- Work task -
Each line at or after the one containing "화하고, 가맹점 수익률을 극대화하는지 상세" should be transcribed exactly, up to and including the final line of the data.

········

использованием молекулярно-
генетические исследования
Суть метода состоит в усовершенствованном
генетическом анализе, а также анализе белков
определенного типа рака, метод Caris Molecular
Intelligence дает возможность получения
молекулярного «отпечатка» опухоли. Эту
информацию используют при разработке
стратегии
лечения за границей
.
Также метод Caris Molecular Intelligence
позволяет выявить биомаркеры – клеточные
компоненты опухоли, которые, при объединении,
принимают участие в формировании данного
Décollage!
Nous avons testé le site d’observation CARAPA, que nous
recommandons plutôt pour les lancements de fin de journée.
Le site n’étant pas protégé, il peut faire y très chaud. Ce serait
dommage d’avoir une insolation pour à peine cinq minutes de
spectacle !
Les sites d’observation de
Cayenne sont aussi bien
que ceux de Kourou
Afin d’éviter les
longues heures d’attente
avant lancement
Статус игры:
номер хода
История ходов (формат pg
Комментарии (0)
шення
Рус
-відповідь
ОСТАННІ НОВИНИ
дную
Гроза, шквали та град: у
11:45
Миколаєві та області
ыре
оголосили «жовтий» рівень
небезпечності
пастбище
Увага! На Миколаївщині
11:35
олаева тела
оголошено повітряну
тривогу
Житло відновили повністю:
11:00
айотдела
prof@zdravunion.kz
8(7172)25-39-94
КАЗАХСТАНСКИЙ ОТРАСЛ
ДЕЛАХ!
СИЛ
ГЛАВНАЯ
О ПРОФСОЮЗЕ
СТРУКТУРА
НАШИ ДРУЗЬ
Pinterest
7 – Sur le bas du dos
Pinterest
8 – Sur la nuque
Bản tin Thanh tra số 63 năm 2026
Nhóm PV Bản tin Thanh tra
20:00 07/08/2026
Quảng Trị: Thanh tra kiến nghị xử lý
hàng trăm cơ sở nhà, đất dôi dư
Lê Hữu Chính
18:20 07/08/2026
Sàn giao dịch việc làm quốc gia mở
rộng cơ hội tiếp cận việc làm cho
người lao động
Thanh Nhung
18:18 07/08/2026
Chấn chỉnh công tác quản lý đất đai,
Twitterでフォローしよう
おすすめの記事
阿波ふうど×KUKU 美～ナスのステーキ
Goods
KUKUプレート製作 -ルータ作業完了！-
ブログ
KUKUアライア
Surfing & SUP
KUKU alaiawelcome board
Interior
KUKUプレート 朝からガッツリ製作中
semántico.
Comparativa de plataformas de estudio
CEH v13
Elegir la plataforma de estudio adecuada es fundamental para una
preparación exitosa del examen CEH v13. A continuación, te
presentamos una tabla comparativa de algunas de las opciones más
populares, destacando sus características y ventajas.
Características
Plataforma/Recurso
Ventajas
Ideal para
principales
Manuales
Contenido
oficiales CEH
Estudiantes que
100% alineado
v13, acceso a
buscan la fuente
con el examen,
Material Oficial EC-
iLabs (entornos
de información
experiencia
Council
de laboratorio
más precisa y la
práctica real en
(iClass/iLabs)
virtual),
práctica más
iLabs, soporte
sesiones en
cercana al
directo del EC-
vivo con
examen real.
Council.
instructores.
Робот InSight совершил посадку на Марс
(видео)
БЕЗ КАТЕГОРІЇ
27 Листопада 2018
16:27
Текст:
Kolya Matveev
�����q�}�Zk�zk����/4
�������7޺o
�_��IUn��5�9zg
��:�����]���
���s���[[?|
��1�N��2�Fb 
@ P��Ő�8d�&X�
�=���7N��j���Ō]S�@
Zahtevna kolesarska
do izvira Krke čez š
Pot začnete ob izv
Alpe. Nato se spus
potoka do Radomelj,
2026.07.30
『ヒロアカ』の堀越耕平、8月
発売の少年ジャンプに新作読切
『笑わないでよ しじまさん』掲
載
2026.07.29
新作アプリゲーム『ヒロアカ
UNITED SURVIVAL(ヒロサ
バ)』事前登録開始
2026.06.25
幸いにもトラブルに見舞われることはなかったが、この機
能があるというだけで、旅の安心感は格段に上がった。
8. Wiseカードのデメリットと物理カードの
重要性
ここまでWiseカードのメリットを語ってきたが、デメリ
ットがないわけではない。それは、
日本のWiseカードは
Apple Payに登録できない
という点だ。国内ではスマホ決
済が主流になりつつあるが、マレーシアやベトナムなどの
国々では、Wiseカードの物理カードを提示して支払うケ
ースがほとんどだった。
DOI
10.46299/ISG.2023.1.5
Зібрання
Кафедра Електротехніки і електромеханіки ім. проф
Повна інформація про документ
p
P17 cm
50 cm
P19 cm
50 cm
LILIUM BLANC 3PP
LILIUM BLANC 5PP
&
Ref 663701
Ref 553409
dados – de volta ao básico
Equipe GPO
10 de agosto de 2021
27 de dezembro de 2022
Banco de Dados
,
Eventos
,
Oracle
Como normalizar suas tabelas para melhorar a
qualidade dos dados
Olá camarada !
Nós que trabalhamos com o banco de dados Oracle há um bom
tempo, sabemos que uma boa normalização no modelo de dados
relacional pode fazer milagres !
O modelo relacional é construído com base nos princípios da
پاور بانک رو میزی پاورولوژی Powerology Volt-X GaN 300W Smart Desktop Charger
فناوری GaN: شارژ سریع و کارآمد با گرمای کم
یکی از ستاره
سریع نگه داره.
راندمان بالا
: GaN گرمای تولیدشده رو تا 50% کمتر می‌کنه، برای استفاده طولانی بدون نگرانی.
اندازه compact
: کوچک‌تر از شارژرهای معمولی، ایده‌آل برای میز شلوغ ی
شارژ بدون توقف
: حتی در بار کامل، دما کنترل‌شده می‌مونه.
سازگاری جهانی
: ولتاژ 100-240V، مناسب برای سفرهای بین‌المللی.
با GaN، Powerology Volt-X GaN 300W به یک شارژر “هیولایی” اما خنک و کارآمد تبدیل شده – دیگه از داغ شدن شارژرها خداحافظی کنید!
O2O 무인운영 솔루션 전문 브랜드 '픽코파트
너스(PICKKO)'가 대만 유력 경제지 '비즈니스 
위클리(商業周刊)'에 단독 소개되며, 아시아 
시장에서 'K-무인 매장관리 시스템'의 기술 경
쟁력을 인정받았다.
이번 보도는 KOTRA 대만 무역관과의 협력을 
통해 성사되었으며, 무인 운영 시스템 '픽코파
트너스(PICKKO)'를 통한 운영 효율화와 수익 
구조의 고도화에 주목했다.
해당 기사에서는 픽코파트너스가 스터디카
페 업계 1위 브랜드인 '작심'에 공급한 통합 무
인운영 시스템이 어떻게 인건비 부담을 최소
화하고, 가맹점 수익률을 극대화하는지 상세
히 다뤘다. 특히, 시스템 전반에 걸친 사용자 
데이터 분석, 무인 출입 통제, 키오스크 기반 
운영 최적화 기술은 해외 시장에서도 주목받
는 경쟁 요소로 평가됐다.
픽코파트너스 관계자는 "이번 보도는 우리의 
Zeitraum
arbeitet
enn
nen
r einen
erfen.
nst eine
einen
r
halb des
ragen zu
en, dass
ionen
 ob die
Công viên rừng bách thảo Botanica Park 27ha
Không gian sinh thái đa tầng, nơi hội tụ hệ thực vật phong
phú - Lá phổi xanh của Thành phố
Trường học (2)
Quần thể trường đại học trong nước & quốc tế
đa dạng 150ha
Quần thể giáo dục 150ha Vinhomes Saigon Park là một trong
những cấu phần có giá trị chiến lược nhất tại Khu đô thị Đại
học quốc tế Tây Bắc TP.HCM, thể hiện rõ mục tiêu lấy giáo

········

- Reply to the task -
화하고, 가맹점 수익률을 극대화하는지 상세
히 다뤘다. 특히, 시스템 전반에 걸친 사용자 
데이터 분석, 무인 출입 통제, 키오스크 기반 
운영 최적화 기술은 해외 시장에서도 주목받
는 경쟁 요소로 평가됐다.
픽코파트너스 관계자는 "이번 보도는 우리의 
Zeitraum
arbeitet
enn
nen
r einen
erfen.
nst eine
einen
r
halb des
ragen zu
en, dass
ionen
 ob die
Công viên rừng bách thảo Botanica Park 27ha
Không gian sinh thái đa tầng, nơi hội tụ hệ thực vật phong
phú - Lá phổi xanh của Thành phố
Trường học (2)
Quần thể trường đại học trong nước & quốc tế
đa dạng 150ha
Quần thể giáo dục 150ha Vinhomes Saigon Park là một trong
những cấu phần có giá trị chiến lược nhất tại Khu đô thị Đại
học quốc tế Tây Bắc TP.HCM, thể hiện rõ mục tiêu lấy giáo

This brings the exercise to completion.